Aufgrund eines drohenden Interessenskonflikts verlässt Aufsichtsratschef Erich Hampel die Bank Austria. Er leitet auch den Vorstand der B&C Privatstiftung und stand damit in dem sich anbahnenden Rechtsstreit auf beiden Seiten.

Wie mehrfach berichtet will Investor Michael Tojner mit einer Gruppe von Investoren die B&C übernehmen. Laut unbestätigten Medienberichten bietet Tojner der UniCredit 100 Millionen Euro, damit sie ihm ihre Rechte als Begünstigte und Letztbegünstigte der Stiftung überlässt. Außerdem solle es 150 Millionen Euro dafür geben, dass der Stiftungsvorstand umbesetzt und für Tojner oder von ihm ausgewählte Personen geöffnet wird. Aus Sicht der B&C Stiftung, die das Angebot als feindliche Übernahme einstuft, hat die UniCredit diese Rechte aber nicht mehr, da sie bereits 2008 abgegolten worden seien.

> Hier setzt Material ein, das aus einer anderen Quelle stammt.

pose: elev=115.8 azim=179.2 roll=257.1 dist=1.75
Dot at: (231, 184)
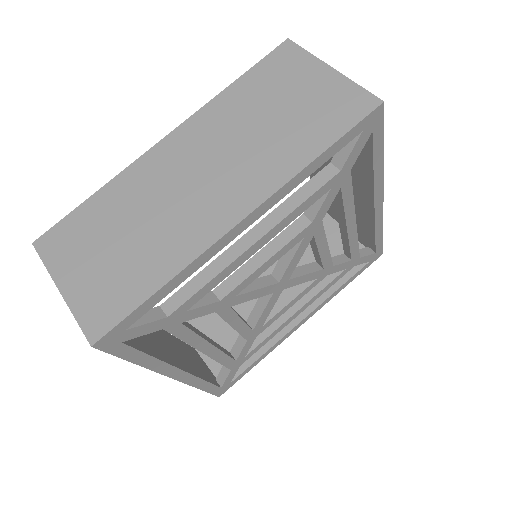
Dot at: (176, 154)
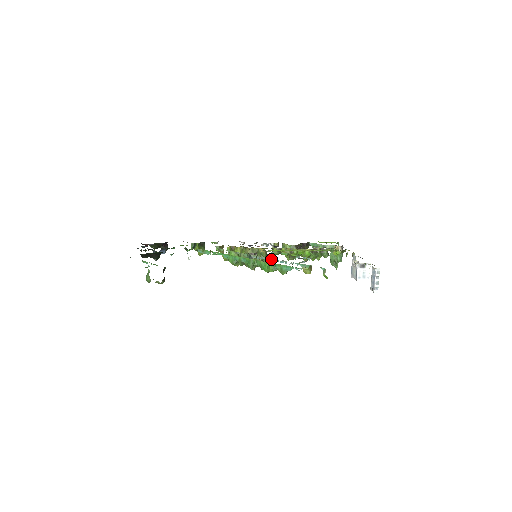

Nun legt Aufsichtsratschef Erich Hampel bei der Bank Austria alle seine Funktionen nieder. Er habe in einem Brief an den Vorstandsvorsitzenden der UniCredit, Jean-Piere Mustier, deren Generalmanager Gianni Franco Papa und COO Ranieri de Marchis, an den Vorstand der Bank Austria unter Robert Zadrazil sowie an Finanzmarktaufsicht (FMA) und Oesterreichische Nationalbank (OeNB) seinen Rückzug mit sofortiger Wirkung aus allen Funktionen mitgeteilt, schreibt der "Standard" ohne Angabe von Quellen.

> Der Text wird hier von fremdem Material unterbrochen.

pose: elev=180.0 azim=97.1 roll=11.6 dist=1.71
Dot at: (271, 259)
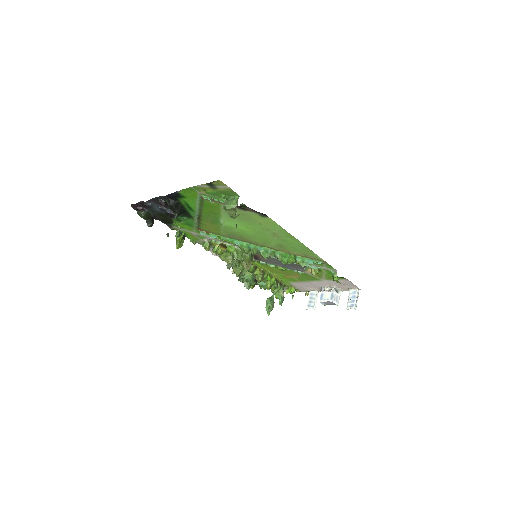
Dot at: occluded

Hampel habe "als Aufsichtsratschef der Bank Austria von den Entscheidungen des für die Tojner-Angelegenheit zuständigen Executive Management Committee in Mailand und des UniCredit-Verwaltungsrats formell nichts erfahren, obwohl sie in seinen Augen für die von ihm mitkontrollierten Bank Austria von unmittelbarer Bedeutung sind". Und weiter: "Dem Vernehmen nach spricht Hampel von einem rechtswidrigen Verhalten der Italiener rund um die B&C-Angelegenheit."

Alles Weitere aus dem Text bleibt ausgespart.